### WORK REQUEST
In the entries, find all lines that hold the word "seen" and copy them.

★ ★ ★ ★

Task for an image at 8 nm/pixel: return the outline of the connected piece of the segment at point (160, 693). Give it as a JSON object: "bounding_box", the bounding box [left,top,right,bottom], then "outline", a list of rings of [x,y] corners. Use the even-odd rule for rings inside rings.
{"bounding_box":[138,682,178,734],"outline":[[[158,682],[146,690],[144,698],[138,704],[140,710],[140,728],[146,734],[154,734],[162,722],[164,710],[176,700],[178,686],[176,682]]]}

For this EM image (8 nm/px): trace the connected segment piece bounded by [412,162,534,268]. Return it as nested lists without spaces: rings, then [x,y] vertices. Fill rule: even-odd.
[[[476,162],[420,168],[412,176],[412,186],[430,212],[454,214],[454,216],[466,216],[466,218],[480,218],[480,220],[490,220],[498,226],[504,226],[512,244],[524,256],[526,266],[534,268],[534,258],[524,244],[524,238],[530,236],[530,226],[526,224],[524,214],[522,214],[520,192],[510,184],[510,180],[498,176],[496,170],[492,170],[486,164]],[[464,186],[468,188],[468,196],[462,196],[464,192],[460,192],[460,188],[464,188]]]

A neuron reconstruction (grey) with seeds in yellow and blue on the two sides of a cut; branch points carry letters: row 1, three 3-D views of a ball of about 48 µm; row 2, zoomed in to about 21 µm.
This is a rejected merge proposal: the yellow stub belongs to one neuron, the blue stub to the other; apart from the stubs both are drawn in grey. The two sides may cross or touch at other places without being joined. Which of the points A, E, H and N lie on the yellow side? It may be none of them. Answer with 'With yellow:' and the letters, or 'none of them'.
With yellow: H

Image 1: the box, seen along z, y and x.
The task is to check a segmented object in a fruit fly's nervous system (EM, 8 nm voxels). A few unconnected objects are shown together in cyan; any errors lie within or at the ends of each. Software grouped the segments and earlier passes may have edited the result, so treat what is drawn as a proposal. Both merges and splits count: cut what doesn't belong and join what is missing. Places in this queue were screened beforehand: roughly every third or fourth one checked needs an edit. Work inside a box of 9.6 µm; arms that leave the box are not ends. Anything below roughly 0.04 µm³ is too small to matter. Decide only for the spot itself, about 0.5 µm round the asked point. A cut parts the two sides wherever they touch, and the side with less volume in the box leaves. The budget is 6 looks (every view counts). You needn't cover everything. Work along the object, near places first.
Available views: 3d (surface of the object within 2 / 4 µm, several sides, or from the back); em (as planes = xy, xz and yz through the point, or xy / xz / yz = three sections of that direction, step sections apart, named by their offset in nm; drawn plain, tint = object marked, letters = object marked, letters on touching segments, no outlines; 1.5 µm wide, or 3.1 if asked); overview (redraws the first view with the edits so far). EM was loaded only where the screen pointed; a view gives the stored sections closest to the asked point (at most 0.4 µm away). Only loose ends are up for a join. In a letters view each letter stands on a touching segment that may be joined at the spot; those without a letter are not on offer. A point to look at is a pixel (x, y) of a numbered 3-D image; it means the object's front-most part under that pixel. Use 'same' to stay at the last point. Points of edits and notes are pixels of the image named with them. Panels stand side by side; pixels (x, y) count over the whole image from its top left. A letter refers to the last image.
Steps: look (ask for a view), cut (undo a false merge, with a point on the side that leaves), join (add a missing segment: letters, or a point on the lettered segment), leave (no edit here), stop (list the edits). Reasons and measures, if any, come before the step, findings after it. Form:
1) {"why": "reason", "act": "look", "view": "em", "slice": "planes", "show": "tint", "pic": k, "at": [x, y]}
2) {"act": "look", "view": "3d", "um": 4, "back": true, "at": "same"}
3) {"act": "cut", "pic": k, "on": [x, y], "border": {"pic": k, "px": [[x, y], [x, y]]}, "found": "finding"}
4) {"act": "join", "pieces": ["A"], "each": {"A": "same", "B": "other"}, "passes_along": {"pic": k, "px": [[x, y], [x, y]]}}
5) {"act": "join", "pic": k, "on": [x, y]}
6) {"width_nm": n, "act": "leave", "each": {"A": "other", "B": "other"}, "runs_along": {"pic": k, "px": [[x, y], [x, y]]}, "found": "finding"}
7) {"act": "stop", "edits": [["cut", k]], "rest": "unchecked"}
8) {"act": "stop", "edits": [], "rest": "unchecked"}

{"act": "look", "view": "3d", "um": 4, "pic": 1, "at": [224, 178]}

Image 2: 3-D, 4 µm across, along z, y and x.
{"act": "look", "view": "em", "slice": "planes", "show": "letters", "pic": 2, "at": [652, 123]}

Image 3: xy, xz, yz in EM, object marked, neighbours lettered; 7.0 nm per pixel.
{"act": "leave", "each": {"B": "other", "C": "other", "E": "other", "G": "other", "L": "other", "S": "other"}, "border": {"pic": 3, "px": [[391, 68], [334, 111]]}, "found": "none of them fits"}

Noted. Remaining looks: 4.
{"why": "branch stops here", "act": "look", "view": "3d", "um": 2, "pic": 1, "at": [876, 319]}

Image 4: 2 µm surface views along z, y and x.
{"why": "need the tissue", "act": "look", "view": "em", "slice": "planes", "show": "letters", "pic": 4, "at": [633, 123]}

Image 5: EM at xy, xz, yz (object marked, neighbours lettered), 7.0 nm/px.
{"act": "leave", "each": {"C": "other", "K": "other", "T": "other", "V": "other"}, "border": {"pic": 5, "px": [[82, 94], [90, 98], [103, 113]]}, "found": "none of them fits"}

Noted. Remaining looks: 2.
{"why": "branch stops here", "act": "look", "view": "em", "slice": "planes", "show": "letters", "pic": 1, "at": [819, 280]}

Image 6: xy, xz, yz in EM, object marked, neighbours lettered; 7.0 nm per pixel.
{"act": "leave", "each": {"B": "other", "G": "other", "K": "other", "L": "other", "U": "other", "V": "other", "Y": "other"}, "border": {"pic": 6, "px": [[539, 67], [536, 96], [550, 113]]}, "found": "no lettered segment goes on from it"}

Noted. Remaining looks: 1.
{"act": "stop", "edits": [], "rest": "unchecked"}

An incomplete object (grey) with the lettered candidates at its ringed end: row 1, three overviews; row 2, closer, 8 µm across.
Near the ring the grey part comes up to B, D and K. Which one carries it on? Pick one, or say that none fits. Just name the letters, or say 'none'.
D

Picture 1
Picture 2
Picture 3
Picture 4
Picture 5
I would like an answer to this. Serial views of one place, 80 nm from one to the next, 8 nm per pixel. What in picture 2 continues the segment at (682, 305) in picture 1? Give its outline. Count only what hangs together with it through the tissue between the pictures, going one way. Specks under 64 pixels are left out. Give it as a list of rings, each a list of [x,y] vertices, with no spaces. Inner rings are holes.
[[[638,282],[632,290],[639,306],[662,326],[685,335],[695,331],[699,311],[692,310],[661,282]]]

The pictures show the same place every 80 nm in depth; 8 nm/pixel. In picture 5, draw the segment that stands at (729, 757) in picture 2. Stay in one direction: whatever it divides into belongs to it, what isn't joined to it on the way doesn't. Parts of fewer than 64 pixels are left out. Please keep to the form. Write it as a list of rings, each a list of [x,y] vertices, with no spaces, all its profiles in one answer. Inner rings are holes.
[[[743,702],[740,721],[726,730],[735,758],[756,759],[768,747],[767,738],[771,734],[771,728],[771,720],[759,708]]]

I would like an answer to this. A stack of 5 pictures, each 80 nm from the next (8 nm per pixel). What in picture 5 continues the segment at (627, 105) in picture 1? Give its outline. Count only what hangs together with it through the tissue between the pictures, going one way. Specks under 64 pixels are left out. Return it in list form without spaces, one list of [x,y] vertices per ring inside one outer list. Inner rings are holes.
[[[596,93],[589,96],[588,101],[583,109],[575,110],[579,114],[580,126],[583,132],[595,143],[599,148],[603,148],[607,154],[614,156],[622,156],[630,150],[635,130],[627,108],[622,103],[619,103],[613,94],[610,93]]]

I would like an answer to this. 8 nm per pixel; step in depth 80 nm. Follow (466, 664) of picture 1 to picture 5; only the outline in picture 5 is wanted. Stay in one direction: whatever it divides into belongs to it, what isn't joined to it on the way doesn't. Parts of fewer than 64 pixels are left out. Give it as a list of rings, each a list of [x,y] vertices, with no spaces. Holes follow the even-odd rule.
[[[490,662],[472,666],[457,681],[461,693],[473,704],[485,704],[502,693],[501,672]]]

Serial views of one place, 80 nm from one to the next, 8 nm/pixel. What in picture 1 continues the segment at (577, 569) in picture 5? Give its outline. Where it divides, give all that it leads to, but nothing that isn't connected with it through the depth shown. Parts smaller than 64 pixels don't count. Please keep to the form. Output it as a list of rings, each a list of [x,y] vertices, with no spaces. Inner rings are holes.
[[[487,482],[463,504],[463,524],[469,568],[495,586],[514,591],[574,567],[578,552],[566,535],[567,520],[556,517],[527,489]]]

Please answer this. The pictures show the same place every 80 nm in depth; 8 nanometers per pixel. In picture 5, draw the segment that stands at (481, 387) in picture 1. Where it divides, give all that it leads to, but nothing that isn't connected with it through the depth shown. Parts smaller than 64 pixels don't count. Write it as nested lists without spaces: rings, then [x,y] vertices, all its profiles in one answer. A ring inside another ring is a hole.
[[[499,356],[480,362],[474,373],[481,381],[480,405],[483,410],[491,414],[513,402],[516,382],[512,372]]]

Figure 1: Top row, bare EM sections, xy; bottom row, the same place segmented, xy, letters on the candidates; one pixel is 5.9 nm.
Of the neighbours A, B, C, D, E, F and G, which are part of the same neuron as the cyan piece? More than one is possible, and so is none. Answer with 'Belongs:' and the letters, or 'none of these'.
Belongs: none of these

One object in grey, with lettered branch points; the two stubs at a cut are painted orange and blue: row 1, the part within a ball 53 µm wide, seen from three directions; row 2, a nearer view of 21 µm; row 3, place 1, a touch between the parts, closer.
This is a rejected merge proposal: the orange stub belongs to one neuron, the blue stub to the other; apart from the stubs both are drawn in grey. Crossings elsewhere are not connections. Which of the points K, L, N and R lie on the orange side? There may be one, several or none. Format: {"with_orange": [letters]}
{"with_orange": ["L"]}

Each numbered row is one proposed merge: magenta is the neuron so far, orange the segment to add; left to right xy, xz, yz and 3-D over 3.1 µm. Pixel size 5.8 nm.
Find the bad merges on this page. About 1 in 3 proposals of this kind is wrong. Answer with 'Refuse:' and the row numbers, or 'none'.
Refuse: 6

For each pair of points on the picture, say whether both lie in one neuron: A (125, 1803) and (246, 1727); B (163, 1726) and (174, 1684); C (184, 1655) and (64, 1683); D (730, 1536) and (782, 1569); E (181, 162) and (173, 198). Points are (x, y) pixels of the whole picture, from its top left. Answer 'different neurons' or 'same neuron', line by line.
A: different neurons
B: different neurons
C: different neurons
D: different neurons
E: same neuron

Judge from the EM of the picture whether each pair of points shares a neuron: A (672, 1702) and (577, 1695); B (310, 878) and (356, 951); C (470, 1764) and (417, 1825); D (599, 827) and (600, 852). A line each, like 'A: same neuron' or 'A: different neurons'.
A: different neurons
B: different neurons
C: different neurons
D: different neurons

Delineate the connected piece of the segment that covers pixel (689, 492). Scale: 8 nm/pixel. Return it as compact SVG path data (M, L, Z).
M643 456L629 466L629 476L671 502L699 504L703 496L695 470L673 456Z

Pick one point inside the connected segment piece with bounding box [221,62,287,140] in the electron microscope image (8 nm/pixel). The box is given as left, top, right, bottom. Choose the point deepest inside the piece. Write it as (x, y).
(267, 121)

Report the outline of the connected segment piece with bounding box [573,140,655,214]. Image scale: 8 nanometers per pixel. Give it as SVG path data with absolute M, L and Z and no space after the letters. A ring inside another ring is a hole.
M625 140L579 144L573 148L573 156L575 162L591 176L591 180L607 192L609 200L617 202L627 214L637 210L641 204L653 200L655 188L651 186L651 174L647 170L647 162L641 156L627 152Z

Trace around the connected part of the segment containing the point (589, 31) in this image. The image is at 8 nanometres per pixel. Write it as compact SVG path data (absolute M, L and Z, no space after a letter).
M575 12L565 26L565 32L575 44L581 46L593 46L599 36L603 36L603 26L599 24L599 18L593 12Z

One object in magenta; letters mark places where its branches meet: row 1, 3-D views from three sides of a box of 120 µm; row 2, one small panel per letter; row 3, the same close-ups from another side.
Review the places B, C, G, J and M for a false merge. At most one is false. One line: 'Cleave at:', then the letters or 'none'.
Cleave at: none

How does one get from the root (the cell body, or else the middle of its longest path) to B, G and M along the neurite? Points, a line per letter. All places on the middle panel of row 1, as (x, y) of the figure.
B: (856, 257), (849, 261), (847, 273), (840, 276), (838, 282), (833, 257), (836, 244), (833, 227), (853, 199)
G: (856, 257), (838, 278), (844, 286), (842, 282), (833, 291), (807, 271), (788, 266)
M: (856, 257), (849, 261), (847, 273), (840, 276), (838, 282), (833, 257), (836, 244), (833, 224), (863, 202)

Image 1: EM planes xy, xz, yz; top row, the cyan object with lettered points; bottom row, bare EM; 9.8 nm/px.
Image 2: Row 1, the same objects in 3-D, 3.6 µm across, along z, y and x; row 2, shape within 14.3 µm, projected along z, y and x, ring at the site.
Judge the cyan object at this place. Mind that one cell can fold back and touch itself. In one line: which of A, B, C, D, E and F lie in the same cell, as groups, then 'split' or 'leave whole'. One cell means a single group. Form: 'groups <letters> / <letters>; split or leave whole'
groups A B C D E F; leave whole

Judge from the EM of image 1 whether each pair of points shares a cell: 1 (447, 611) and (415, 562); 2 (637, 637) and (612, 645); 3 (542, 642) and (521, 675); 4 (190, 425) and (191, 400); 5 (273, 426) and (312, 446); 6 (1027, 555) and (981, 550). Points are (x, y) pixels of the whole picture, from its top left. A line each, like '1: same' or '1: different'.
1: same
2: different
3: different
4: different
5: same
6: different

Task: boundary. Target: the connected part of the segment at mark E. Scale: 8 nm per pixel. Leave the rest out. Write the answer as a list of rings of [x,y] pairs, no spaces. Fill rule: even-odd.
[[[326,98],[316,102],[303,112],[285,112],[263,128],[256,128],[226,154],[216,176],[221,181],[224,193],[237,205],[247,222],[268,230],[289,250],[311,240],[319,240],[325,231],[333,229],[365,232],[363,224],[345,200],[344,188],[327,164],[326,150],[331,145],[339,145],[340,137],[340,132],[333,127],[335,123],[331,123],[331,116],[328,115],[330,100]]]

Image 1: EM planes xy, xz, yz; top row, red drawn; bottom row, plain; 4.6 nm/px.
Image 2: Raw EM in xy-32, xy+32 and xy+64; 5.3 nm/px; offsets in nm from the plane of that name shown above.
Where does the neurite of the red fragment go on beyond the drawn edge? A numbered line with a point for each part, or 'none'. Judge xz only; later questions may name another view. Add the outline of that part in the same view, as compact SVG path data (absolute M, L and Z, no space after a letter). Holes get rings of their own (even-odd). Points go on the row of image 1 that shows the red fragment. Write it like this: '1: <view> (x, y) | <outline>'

★ ★ ★ ★

### TASK SOLUTION
Image 1: the box, seen along z, y and x.
One object in grey, with lettered branch points; the two stubs at a cut are painted orange and blue: row 1, the part within a ball 53 µm wide, seen from three directions; row 2, a nearer view of 21 µm; row 3, place 1, a touch between the parts, closer.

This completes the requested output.